I have the minutes of the meeting you attended with Assem Allam. I'm sure he said Hull City Council offered him a joint venture to develop the sports village.
The key is not what Hull City Council want to do but what the Chinese want. They will be paying millions in rent to a company they own but doesn't make a profit and needs loans to keep it going. They cannot extend the stadium unless they pay cash to the builders. Which leaves them with three alternatives. Buy the freehold, renegotiate the lease or move Hull City AFC to another purpose built stadium.
Making the SMC profitable with the development of the existing site is easy and all the plans are already in place.
What about City moving to Costello and giving the KC to the mighty black and whites for nowt ? Be a popular move at Guildhall.
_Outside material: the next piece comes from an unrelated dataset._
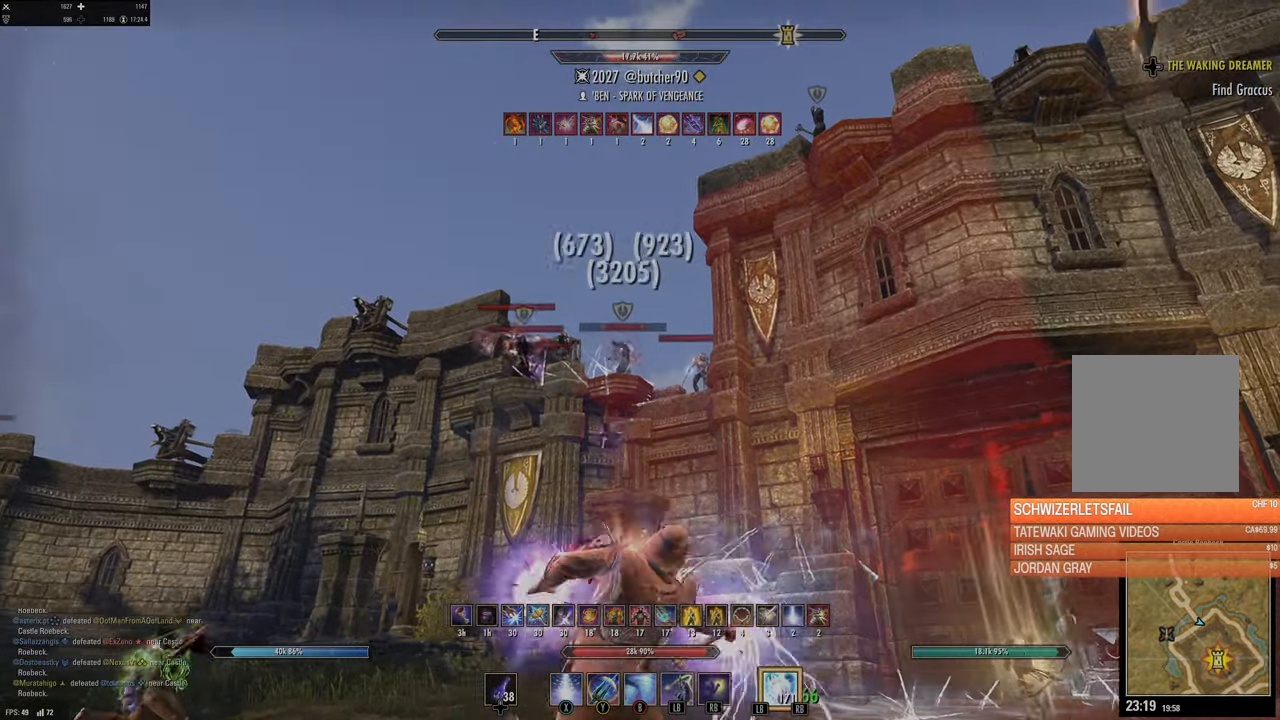
{"buttons": [], "left_stick": "center", "right_stick": "right", "events": [[67, "Y", "down"], [117, "Y", "up"], [150, "L2", "down"], [217, "A", "down"], [267, "A", "up"], [317, "L2", "up"], [350, "left_stick", "center"], [433, "right_stick", "right"]]}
Sorry if covered before or maybe I am being dim (it happens!) but does that imply selling the whole site including stadium or can the site be sold but with the stadium remaining in the council's hands? I don't see that as practical from an access point of view and neither do I suspect the buyers would find it agreeable.
Nothing needs to be sold for the proposed development to go ahead. As things stand currently there's a fifty year lease on the entire site and that lease is under the control of the SMC.
So - the buyer of the club would own the SMC. Under the lease that they would then enjoy on the whole site, they can develop that site (subject to planning laws and approval which they would face anyway) - and if all approved and development goes ahead, the SMC profits from it and not the tax payer? Makes it even more odd. The buyer will not invest in developing the site unless he can profit from it, but the site is not his to do that with other than under a lease but if you are saying the SMC are entitled to the profits of development under the lease then that makes it a lot easier to understand although I would be surprised the council had ceded all that potential away for 50 years...
When you lease a property, you effectively own it for the term of the lease. At fifty years (of which about a quarter has already gone), it's too short for anyone to invest in a significant development, so it would need to be extended, but on a long term lease there's nothing to stop the site being developed, or even the stadium extended (should it be required).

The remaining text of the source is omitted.